What is the point of arbitration?

Barrister Charles Joseph of Tanfield Chambers looks at the many advantages of arbitration


What indeed is the point of arbitration? After all, there is a justice system, paid for by the state (out of your taxes, of course). There are courts and court-rooms, district judges, circuit judges and high court judges. If you want to appeal and are lucky enough to get permission to do so there is the Court of Appeal and even the Supreme Court, so long as you have plenty of money and there is a serious point of law to be decided (which is in fact not at all common). And if you succeed in your claim there is a well-recognized system of enforcement, so that you can do something to recover the money ordered to be paid by the judgment in your favour.

The answer is that there are more advantages to arbitration than you might think.

Civil litigation
The vast bulk of civil litigation takes place in the county court. The system is creaking at the seams. A large number of local courts have been or are in the process of being closed. There are not enough judges, and in particular there are not enough staff running the courts. This results in substantial delays. In some courts paper documents which have been filed, and even complete files, go missing. By contrast, if you agree to resolve your dispute by arbitration the arbitrator is someone you choose (or, depending on the arbitration agreement, someone who is chosen by an independent professional body), and he personally receives whatever documents are relevant, and he personally deals with them (I call the arbitrator ‘he' for convenience – there are lots of competent female arbitrators as well). There is no file which is supposed to be maintained by civil servants.

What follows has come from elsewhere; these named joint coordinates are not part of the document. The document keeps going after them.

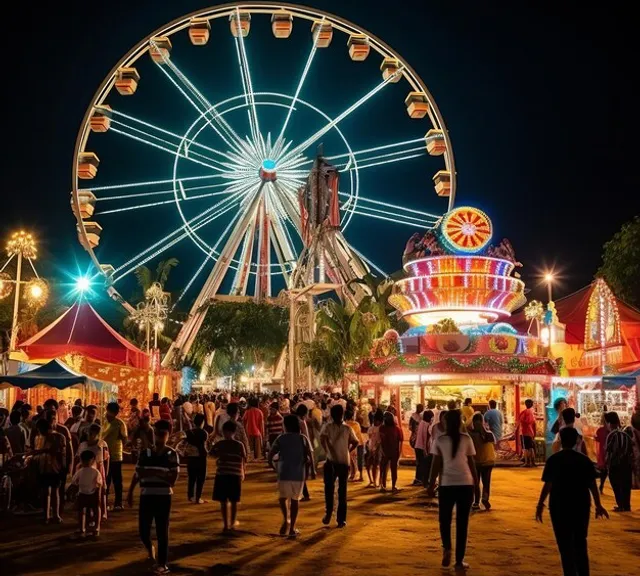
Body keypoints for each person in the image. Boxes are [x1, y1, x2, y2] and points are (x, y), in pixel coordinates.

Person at [536, 427, 608, 576]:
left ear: (560, 441)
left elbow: (547, 484)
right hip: (580, 504)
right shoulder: (584, 460)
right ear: (577, 440)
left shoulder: (554, 460)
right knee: (580, 542)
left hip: (559, 505)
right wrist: (598, 505)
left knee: (564, 545)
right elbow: (592, 484)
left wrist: (540, 504)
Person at [127, 420, 179, 575]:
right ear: (154, 434)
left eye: (163, 434)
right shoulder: (146, 453)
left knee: (162, 530)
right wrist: (130, 492)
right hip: (146, 495)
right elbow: (138, 473)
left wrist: (151, 472)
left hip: (163, 496)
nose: (160, 437)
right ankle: (150, 549)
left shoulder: (172, 454)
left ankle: (162, 563)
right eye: (158, 434)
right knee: (143, 530)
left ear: (168, 436)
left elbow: (172, 479)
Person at [427, 410, 477, 571]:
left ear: (446, 423)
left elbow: (435, 464)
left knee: (444, 520)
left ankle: (447, 547)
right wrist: (476, 485)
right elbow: (472, 464)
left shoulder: (440, 440)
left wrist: (430, 484)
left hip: (446, 484)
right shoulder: (466, 439)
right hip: (465, 484)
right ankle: (459, 560)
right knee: (463, 524)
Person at [268, 414, 312, 538]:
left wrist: (273, 466)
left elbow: (270, 454)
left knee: (282, 498)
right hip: (298, 473)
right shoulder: (302, 438)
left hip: (284, 472)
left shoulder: (280, 438)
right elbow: (310, 455)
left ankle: (286, 518)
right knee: (295, 500)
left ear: (285, 425)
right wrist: (312, 470)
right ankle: (292, 527)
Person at [320, 404, 358, 528]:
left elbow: (322, 438)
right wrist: (347, 449)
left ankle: (332, 514)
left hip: (334, 461)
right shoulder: (346, 428)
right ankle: (338, 517)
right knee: (339, 491)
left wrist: (328, 450)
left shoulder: (330, 427)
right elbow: (355, 442)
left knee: (331, 490)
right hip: (341, 461)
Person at [211, 420, 247, 533]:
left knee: (224, 501)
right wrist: (243, 472)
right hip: (235, 474)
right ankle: (231, 524)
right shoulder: (239, 445)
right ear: (234, 432)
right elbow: (244, 459)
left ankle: (226, 525)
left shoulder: (220, 444)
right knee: (234, 500)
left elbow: (212, 454)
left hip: (222, 474)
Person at [33, 418, 67, 524]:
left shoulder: (57, 437)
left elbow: (59, 452)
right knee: (49, 492)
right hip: (46, 467)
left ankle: (53, 515)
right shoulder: (39, 437)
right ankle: (49, 515)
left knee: (52, 491)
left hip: (53, 467)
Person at [44, 408, 73, 517]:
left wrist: (70, 465)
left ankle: (58, 513)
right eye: (49, 419)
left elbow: (69, 450)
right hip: (47, 466)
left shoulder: (63, 430)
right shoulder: (43, 431)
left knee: (59, 490)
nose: (52, 421)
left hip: (60, 465)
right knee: (47, 490)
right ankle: (47, 513)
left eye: (53, 418)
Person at [77, 423, 109, 520]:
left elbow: (106, 459)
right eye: (90, 433)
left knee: (100, 491)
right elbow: (79, 459)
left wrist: (106, 472)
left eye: (94, 433)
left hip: (98, 469)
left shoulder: (102, 444)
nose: (91, 435)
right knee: (87, 491)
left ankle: (103, 512)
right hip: (85, 470)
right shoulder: (83, 445)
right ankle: (89, 514)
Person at [604, 411, 633, 512]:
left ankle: (621, 505)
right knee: (625, 485)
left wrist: (607, 464)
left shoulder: (612, 435)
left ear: (609, 423)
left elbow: (609, 451)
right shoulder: (625, 433)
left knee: (617, 485)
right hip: (627, 464)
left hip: (615, 464)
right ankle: (626, 505)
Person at [71, 449, 103, 538]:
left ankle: (96, 527)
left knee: (93, 510)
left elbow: (99, 484)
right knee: (82, 512)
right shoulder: (81, 471)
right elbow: (74, 482)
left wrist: (98, 495)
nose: (85, 462)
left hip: (90, 493)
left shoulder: (94, 472)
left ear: (92, 460)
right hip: (83, 494)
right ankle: (83, 528)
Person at [102, 401, 127, 511]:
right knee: (105, 480)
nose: (109, 414)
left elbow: (124, 439)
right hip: (103, 455)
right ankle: (104, 502)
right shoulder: (103, 422)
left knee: (117, 480)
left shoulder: (120, 424)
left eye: (112, 412)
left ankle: (118, 502)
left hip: (116, 455)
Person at [468, 413, 496, 510]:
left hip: (477, 461)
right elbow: (494, 444)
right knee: (486, 482)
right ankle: (485, 498)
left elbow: (465, 426)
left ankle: (476, 501)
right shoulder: (489, 434)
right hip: (489, 461)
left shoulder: (471, 434)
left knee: (476, 482)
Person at [185, 413, 208, 504]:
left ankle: (190, 496)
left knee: (191, 478)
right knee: (200, 478)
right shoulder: (203, 433)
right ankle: (198, 497)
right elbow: (204, 446)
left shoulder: (188, 433)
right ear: (202, 422)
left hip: (191, 457)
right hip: (200, 457)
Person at [379, 411, 404, 493]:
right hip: (394, 451)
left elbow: (381, 440)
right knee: (393, 469)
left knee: (383, 468)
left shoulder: (382, 428)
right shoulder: (397, 429)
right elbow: (400, 441)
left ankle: (383, 485)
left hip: (386, 451)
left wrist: (381, 450)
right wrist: (399, 453)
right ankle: (392, 486)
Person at [415, 410, 434, 487]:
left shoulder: (421, 423)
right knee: (424, 464)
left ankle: (418, 479)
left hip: (418, 446)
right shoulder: (426, 425)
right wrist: (426, 450)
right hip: (422, 447)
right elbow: (425, 438)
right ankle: (423, 480)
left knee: (419, 464)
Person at [345, 408, 364, 482]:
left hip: (351, 444)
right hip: (359, 443)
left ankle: (353, 474)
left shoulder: (346, 425)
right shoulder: (356, 424)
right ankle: (357, 475)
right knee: (358, 460)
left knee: (352, 460)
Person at [365, 411, 383, 487]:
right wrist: (370, 448)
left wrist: (375, 448)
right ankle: (372, 480)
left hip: (378, 448)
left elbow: (379, 440)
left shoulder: (381, 428)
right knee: (369, 465)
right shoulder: (371, 428)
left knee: (375, 465)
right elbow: (369, 439)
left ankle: (376, 481)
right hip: (371, 448)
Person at [517, 399, 537, 466]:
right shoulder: (533, 412)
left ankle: (526, 462)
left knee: (525, 448)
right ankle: (533, 462)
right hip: (531, 432)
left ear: (526, 404)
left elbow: (521, 421)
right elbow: (534, 424)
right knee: (531, 447)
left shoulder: (525, 412)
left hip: (524, 432)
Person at [595, 414, 609, 493]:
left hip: (603, 452)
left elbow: (597, 439)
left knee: (604, 470)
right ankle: (602, 485)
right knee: (606, 470)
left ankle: (602, 485)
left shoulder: (600, 430)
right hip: (608, 452)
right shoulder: (611, 430)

Moreover the arbitrator will set the timetable and arrange the process of the arbitration with guidance from the parties and with reference to what is suitable for the particular dispute. There is no one size fits all procedure in arbitration – it is tailored to the needs of the dispute. You are not dependent on the court's own list.

And for similar reasons the arbitrator may decide that a hearing is unnecessary if the dispute can be decided simply be looking at the documents which he has received. Even if a hearing is required, it can be anywhere which is convenient for the parties and the arbitrator. There is no need to spend ages getting to a court hearing centre (which might be miles from where the parties are, or which is inconvenient for public transport and which has minimal and expensive car parking facilities, if indeed you are lucky enough to have been assigned to a court which has any car parking at all), only to be told that there are not enough judges or insufficient time for your case to be heard.

Another point in favour of arbitration is speed. The arbitrator does not have to work to a court timetable. He is not burdened like the court system with hundreds or thousands of other cases waiting to be heard. In some county courts if you want a couple of days for a final hearing you might have to wait for six months or more – and that might be from the date when the preliminary skirmishes have already taken place in court. Overall, litigation in a county court can take a year or eighteen months to get to trial. Depending on the dispute, arbitration might take only a matter of weeks, or for something difficult and substantial, perhaps as much as a few months. And the sooner the dispute is resolved the less time is spent paying professional advisors, which helps to save money.

Next, an arbitration is confidential. The arbitration is private as between the disputing parties. This means, for example, that there is no risk of reputational damage because no-one else will know of the claim. By contrast litigation is a matter of public record. The courts are open to the public and anyone can go along to listen to what is being said. Local and even national newspapers and press can report and comment on what is taking place. This may not be at all desirable where, for example, there are local competing businesses, or a customer base to be kept happy.

A further advantage, particularly if a dispute involves some form of specialized information or knowledge, is that an arbitrator who is familiar with the specialized area can be chosen. This avoids having to explain technical details to a judge who does not have such specialized knowledge, and who may have difficulty understanding the details. The dispute will take less time to resolve, and, as before, less time spent means a saving in legal costs.

Lastly it is the policy of the courts not to interfere with the arbitration process unless it has gone badly wrong. The Arbitration Act 1996 contains strict limits on any appeal from the arbitrator to the court. The reason for this is to promote arbitration as a way of resolving differences, and to ensure that there is finality for the parties so far as possible. It is important that the agreed dispute resolution process is not undermined by proceedings in court, and this is mostly welcomed by disputing parties. Again, the prevention of appeals to the court can save money.

Where an arbitrator makes an award in favour of a party to an arbitration, the court has the power to enforce that award as if it was a judgment, or to enter judgment in the same terms as the award. So there is no problem with the enforcement of a proper award.

So, if you have a dispute you might seriously consider resolving it by arbitration. There are quite a lot of good points in favour.